• _Records for this task_
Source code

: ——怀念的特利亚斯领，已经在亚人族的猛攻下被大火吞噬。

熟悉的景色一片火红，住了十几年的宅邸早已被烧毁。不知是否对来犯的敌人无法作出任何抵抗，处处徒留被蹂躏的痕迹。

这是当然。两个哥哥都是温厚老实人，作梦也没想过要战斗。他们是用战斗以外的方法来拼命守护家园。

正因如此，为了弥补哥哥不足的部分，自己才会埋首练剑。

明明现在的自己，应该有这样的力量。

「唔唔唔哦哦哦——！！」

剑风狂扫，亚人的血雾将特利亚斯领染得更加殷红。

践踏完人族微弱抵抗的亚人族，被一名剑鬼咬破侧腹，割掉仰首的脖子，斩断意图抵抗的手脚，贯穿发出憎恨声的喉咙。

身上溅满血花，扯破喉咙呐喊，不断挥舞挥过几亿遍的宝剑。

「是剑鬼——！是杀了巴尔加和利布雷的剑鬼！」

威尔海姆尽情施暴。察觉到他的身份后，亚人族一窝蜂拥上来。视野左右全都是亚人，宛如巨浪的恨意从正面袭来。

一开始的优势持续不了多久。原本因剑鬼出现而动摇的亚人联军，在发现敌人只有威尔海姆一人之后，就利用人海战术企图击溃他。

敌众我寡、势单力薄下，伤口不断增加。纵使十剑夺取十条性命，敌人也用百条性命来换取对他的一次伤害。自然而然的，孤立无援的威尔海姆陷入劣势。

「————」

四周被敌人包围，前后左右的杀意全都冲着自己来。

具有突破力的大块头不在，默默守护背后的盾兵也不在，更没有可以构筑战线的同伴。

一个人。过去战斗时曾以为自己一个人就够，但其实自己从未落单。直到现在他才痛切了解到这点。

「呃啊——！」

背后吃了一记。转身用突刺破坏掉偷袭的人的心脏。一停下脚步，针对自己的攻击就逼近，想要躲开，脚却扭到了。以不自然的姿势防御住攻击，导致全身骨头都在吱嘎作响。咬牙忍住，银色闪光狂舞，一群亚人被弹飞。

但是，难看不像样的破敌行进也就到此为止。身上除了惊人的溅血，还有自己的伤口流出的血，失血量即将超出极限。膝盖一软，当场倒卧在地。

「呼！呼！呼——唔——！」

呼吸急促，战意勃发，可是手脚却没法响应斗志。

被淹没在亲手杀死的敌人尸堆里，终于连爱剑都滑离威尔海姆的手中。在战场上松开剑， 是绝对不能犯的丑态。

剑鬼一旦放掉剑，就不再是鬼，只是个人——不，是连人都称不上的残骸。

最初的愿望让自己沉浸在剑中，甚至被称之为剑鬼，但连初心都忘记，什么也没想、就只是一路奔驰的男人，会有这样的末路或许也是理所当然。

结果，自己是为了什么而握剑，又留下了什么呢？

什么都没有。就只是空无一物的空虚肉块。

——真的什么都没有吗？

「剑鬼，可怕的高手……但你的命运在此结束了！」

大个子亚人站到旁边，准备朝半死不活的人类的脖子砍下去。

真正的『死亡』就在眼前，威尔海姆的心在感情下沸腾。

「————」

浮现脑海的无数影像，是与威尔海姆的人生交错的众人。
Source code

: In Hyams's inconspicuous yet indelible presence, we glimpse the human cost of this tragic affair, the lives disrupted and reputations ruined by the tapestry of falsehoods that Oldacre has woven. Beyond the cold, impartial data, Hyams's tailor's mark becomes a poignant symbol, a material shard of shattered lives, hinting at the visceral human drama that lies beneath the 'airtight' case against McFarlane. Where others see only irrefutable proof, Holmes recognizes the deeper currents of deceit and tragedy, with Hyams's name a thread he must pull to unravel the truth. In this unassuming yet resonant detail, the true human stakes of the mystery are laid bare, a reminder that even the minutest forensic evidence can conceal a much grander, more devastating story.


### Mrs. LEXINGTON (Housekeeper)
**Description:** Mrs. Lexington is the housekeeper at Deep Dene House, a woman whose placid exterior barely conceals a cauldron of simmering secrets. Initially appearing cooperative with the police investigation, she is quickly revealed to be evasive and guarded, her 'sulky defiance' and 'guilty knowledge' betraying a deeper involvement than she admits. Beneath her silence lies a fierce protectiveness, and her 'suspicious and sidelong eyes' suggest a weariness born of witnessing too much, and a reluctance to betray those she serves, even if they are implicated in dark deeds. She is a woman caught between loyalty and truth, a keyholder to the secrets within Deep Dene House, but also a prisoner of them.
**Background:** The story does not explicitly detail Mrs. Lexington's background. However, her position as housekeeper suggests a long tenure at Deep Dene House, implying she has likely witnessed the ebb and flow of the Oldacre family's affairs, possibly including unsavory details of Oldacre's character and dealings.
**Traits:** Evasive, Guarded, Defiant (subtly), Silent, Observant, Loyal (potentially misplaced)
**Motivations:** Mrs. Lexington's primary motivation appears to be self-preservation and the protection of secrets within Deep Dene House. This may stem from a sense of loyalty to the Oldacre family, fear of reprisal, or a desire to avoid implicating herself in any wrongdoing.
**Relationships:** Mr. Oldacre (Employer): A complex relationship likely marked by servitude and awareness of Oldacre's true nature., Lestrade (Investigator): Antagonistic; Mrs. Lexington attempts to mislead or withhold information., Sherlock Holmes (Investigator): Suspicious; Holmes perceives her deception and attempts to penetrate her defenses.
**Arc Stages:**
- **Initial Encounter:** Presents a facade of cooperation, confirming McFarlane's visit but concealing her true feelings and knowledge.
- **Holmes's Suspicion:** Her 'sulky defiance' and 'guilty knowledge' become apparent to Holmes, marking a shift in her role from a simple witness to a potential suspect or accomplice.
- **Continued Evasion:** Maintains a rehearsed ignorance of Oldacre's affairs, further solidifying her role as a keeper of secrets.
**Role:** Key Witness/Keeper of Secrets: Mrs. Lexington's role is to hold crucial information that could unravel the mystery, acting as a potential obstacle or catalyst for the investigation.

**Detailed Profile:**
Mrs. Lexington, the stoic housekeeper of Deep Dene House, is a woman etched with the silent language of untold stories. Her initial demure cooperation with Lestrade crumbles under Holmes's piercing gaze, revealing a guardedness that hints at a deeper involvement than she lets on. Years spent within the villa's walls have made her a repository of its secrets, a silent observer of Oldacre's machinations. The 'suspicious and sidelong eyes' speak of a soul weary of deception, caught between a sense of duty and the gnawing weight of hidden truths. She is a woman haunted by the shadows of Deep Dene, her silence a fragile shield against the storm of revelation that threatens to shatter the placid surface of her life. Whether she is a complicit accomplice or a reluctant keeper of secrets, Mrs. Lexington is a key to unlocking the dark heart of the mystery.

...

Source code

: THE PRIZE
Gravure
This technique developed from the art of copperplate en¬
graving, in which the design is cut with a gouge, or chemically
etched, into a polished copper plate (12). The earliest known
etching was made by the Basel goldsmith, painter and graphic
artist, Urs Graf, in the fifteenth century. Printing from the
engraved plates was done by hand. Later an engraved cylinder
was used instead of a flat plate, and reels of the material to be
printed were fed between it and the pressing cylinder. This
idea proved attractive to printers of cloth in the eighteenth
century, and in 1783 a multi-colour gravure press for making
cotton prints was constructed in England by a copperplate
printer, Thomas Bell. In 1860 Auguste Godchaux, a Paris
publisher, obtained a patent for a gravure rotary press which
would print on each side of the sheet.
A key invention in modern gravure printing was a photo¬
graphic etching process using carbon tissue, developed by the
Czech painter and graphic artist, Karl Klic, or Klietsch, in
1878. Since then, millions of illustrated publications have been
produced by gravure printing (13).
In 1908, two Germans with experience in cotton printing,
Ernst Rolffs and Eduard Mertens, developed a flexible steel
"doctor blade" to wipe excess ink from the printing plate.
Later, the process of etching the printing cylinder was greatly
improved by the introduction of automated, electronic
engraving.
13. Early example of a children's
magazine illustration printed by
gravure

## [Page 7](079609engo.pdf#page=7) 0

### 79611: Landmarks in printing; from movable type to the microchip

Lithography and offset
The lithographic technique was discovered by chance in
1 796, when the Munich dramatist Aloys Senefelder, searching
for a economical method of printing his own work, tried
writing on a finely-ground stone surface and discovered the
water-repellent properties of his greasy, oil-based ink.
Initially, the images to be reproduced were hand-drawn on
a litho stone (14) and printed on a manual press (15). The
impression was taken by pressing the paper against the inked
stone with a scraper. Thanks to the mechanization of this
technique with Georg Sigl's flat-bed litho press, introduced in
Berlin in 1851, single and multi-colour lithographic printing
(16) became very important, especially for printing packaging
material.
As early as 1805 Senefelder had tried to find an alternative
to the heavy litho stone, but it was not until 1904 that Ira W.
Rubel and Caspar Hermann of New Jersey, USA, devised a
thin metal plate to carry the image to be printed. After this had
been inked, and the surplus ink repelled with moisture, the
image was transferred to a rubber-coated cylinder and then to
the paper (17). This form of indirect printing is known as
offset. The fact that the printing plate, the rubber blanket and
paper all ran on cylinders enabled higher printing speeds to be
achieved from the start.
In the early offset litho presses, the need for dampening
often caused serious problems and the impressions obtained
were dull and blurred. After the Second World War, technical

• _Exercise_
Count the lines in the entries above that include the string "cotton", then give only that figure.

• _Result of the exercise_
2